2. Modify the scheduling time, click Start trial run. After the trial run ends, you can click Click to view operation results.
Note:
The scheduling time filled in here will modify the Partition Time Variable.
For example, if you fill in 2024-05-02 here, ${yyyy-MM-dd} means 2024-05-02, and ${yyyy-MM-dd-1d} means 2024-05-01.
Batch Upload Rule
Upload attachments by uploading an Excel file, add new quality monitoring rules, and support monitoring rules for multiple tables.
Use cases: Add multiple monitoring rules to multiple database tables in one-time.
Step 1: Enter Data Monitoring Page
Enter the Data Quality > Data Monitoring > EMR interface, click Batch Upload Rule to add multiple quality rules.
Note:
Currently, WeData supports the following data source types: EMR-Hive, DLC, TCHouse-P, TCHouse-D, and Doris.
Step Two: Upload Template
1. Enter Data Monitoring > Batch Upload Rule interface. On the upload template interface, click Download Template, modify locally, then click Click Upload to upload the template.
SQL statement: Fill in an SQL statement here.
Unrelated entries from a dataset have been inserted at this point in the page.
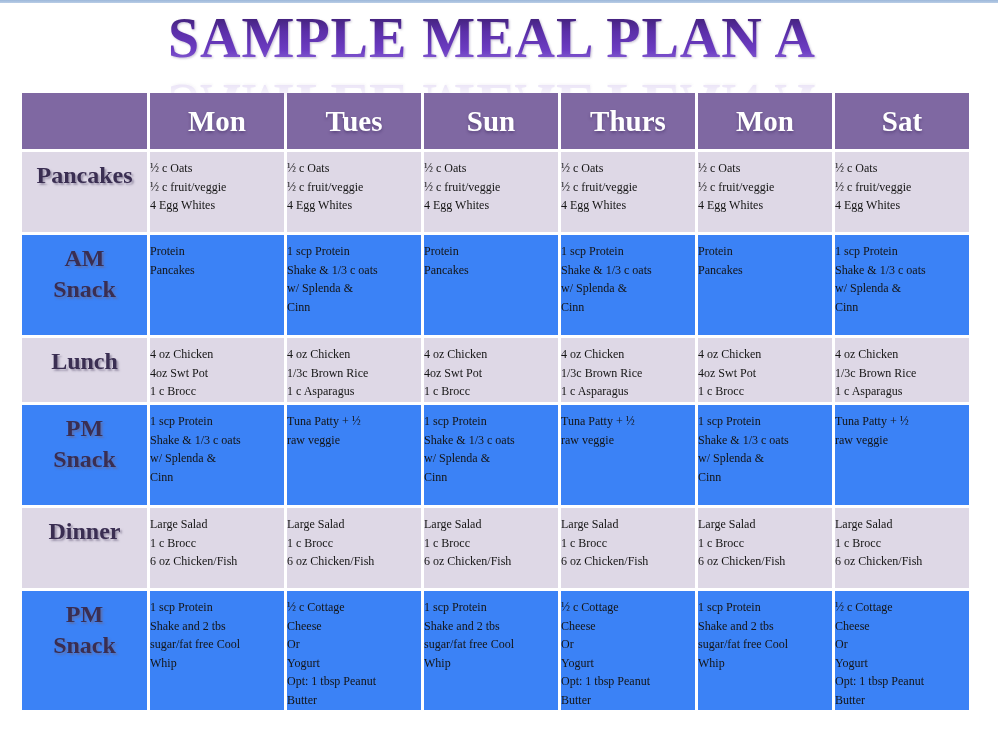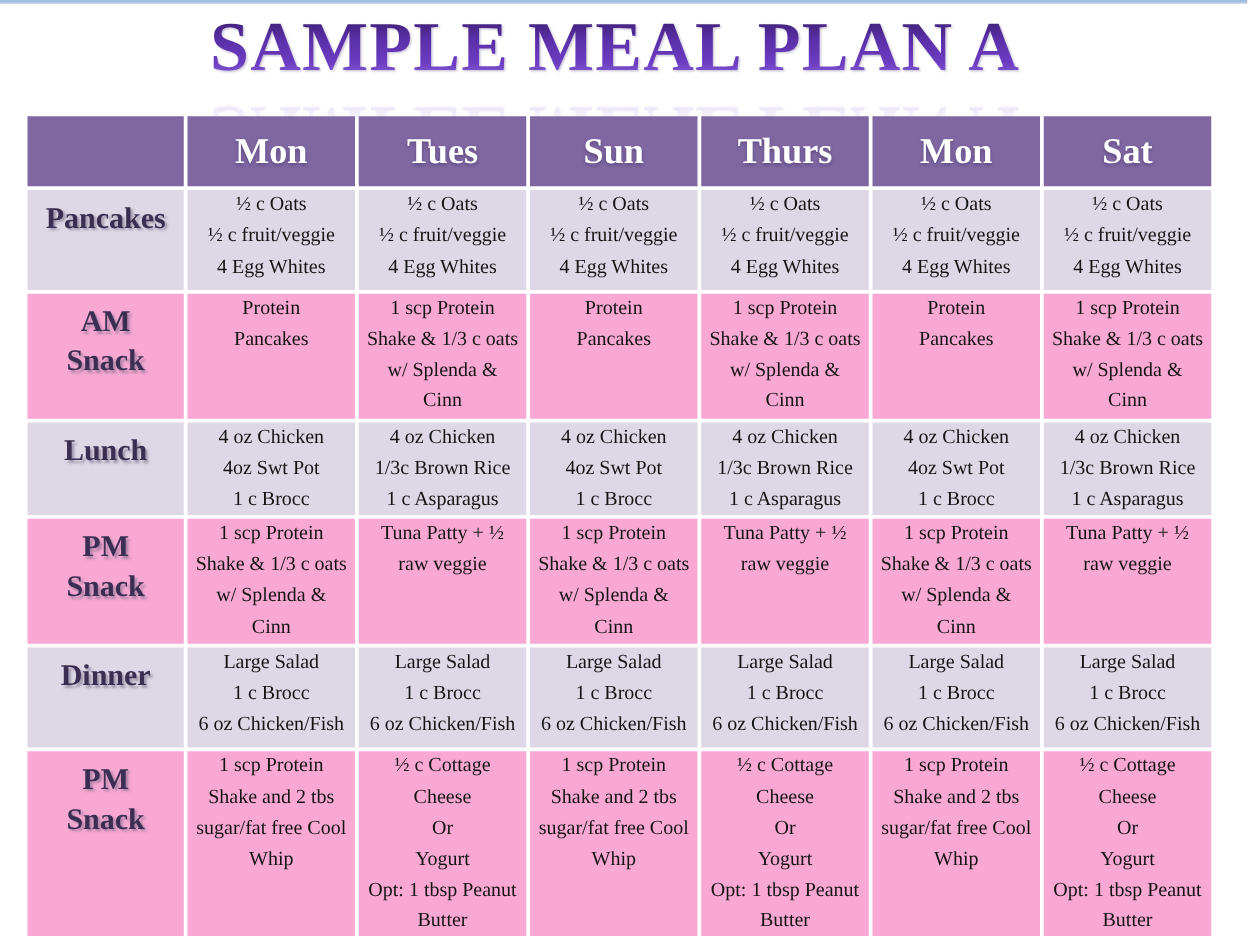--- a/index.html
+++ b/index.html
@@ -62,10 +62,11 @@
     text-shadow: 2px 2px 2px rgba(110,100,130,0.55);
   }
   td.meal-cell {
-    font-size: 16px;
+    font-size: 12px;
     color: #141414;
-    text-align: center;
+    text-align: left;
     vertical-align: top;
+    padding-top: 7px;
     white-space: pre-line;
     line-height: 1.55;
   }

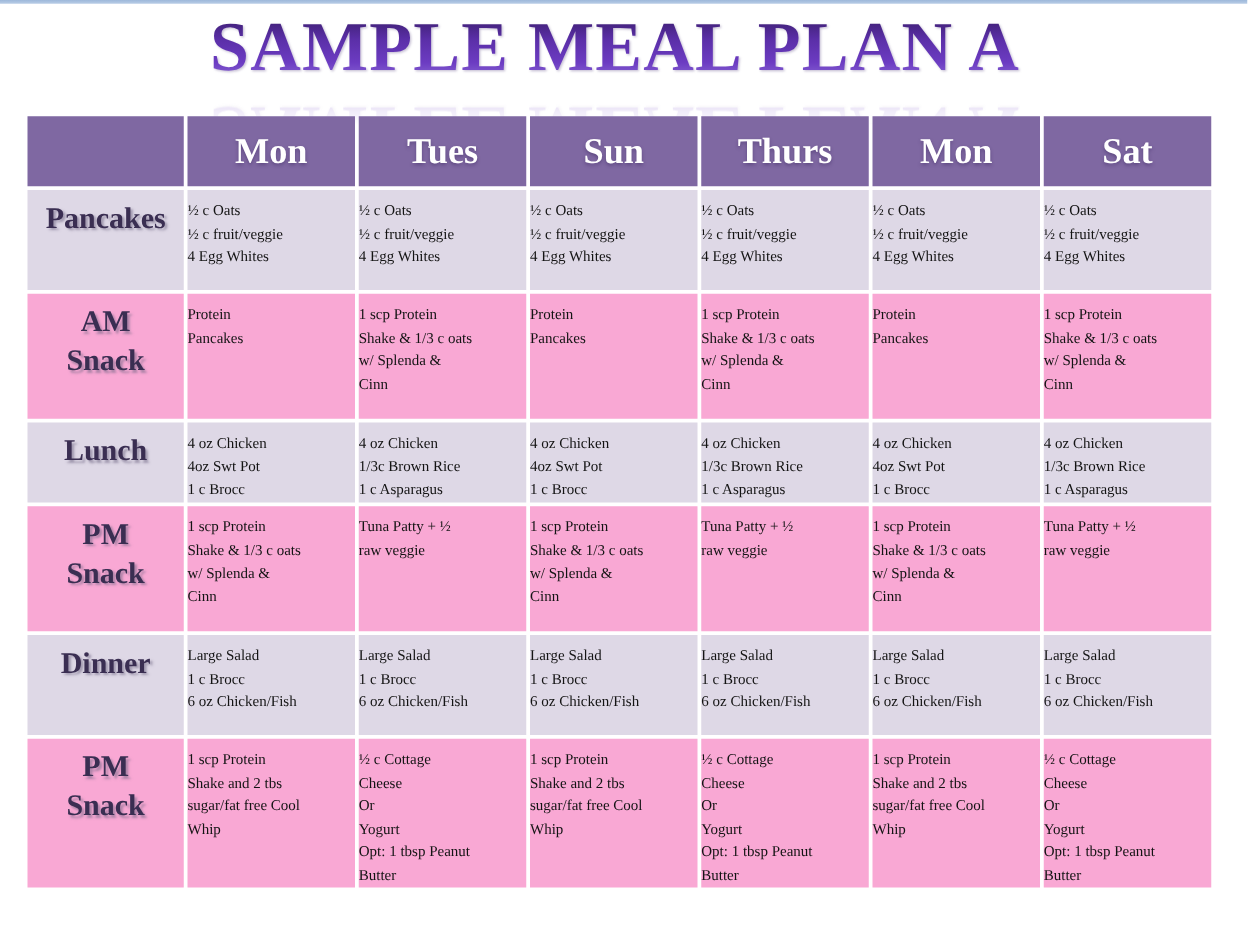--- a/index.html
+++ b/index.html
@@ -71,7 +71,7 @@
     line-height: 1.55;
   }
   tr.band-dark td { background: #ded8e6; }
-  tr.band-light td { background: #f9a8d4; }
+  tr.band-light td { background: #3b82f6; }
   tr.r-breakfast td { height: 80px; }
   tr.r-amsnack td  { height: 100px; }
   tr.r-lunch td    { height: 64px; }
The requirements are as follows:
The result must be one row and one column, a fixed value.
Only allowed to use partition variables, such as ${yyyy-MM-dd}.
Do not allow the use of table name and column name variables.
Trigger condition: comparison operator and compare value, colon-separated.
Comparison operator: fill in Chinese characters.
Compare value: fill in a numeric value.
2. Click Next to continue configuration.
Step Three: Associate Monitoring
1. In the monitor association field, click the dropdown list and select the monitoring task under the rule correspondence table to associate.
2. If you need to batch create and associate quality monitoring tasks, select the corresponding rule and click Batch Create Monitoring.
3. After creating monitoring, the selected rule will be automatically associated with the created monitoring. The created monitoring will be displayed in the monitoring list.
Step Four: Set Up Subscription
Set up a subscription to send notifications when the quality detection task running result meets trigger conditions (result not as expected, detection result failed), what method to send notification and notify whom.
1. Enter the Batch Set Subscription Information interface to set subscription information in batch.
2. On the pop-up subscription settings page, check the subscription method you need, and set the recipient. Click Save.
Step Five: Set Detection Scope
1. Click Batch Set Detection Scope to enter the Set Detection Scope interface and batch set the detection scope.
2. On the popup page, add the following information:
Here you can select conditional scan or full table scan. Recommend choose conditional scan.
You can fill in the partition where condition, for example:
pt_date='${yyyy-MM-dd-1d}'
Note:
Here fill in the partition field to avoid full table scan every time the quality task runs, which causes wastage of computational resources.
In SQL, ${yyyy-MM-dd-1d} is a date variable that represents one day before the execution date. It will be replaced with a specific date during Quality Task Execution.
For example: When the quality task runs at 2024-05-02 00:00:00, ${yyyy-MM-dd-1d} will be replaced with 2024-05-01.
Step Six: Trial Run
1. Select rules, click Trial run.
2. Modify the scheduling time, click Start trial run. After the trial run ends, you can click Click to view operation results.
Note:
The scheduling time filled in here will modify the Partition Time Variable.
For example, if you fill in 2024-05-02 here, ${yyyy-MM-dd} means 2024-05-02, and ${yyyy-MM-dd-1d} means 2024-05-01.